## What is being asked:
Can you copy out the records word for word, everything from the line containing "pose: elev=238.1 azim=180.0" down to the line containing "Dot at: (243, 156)", both of those lines included?

## Supplied data:
━━━━━━━━━━━━━━━━━━━━

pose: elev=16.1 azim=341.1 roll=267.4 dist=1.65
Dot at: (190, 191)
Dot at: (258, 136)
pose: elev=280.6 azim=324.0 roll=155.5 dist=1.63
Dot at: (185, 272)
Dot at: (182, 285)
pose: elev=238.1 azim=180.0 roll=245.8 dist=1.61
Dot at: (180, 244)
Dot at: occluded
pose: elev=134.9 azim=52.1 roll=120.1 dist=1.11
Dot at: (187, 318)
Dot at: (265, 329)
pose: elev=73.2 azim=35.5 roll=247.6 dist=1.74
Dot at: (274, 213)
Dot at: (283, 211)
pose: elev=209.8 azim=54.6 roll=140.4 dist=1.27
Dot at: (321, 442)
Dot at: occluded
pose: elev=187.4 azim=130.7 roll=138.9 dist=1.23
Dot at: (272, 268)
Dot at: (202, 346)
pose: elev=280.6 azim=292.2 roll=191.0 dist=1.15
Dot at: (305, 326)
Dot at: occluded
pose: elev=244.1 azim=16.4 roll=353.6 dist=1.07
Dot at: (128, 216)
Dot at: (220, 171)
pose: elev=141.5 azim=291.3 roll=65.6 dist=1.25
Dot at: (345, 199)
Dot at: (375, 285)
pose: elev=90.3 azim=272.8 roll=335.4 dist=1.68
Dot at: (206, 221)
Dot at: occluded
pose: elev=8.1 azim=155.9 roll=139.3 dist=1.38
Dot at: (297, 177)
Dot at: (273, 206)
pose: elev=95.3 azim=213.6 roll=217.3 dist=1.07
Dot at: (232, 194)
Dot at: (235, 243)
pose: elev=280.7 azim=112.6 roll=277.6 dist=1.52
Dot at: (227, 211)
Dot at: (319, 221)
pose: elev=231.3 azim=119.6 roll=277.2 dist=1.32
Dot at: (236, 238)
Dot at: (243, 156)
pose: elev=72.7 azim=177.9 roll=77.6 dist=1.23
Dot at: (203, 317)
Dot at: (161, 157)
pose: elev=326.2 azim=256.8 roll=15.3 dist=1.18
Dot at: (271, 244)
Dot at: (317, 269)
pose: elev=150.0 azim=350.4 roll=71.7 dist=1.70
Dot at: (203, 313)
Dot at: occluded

━━━━━━━━━━━━━━━━━━━━

## Result:
pose: elev=238.1 azim=180.0 roll=245.8 dist=1.61
Dot at: (180, 244)
Dot at: occluded
pose: elev=134.9 azim=52.1 roll=120.1 dist=1.11
Dot at: (187, 318)
Dot at: (265, 329)
pose: elev=73.2 azim=35.5 roll=247.6 dist=1.74
Dot at: (274, 213)
Dot at: (283, 211)
pose: elev=209.8 azim=54.6 roll=140.4 dist=1.27
Dot at: (321, 442)
Dot at: occluded
pose: elev=187.4 azim=130.7 roll=138.9 dist=1.23
Dot at: (272, 268)
Dot at: (202, 346)
pose: elev=280.6 azim=292.2 roll=191.0 dist=1.15
Dot at: (305, 326)
Dot at: occluded
pose: elev=244.1 azim=16.4 roll=353.6 dist=1.07
Dot at: (128, 216)
Dot at: (220, 171)
pose: elev=141.5 azim=291.3 roll=65.6 dist=1.25
Dot at: (345, 199)
Dot at: (375, 285)
pose: elev=90.3 azim=272.8 roll=335.4 dist=1.68
Dot at: (206, 221)
Dot at: occluded
pose: elev=8.1 azim=155.9 roll=139.3 dist=1.38
Dot at: (297, 177)
Dot at: (273, 206)
pose: elev=95.3 azim=213.6 roll=217.3 dist=1.07
Dot at: (232, 194)
Dot at: (235, 243)
pose: elev=280.7 azim=112.6 roll=277.6 dist=1.52
Dot at: (227, 211)
Dot at: (319, 221)
pose: elev=231.3 azim=119.6 roll=277.2 dist=1.32
Dot at: (236, 238)
Dot at: (243, 156)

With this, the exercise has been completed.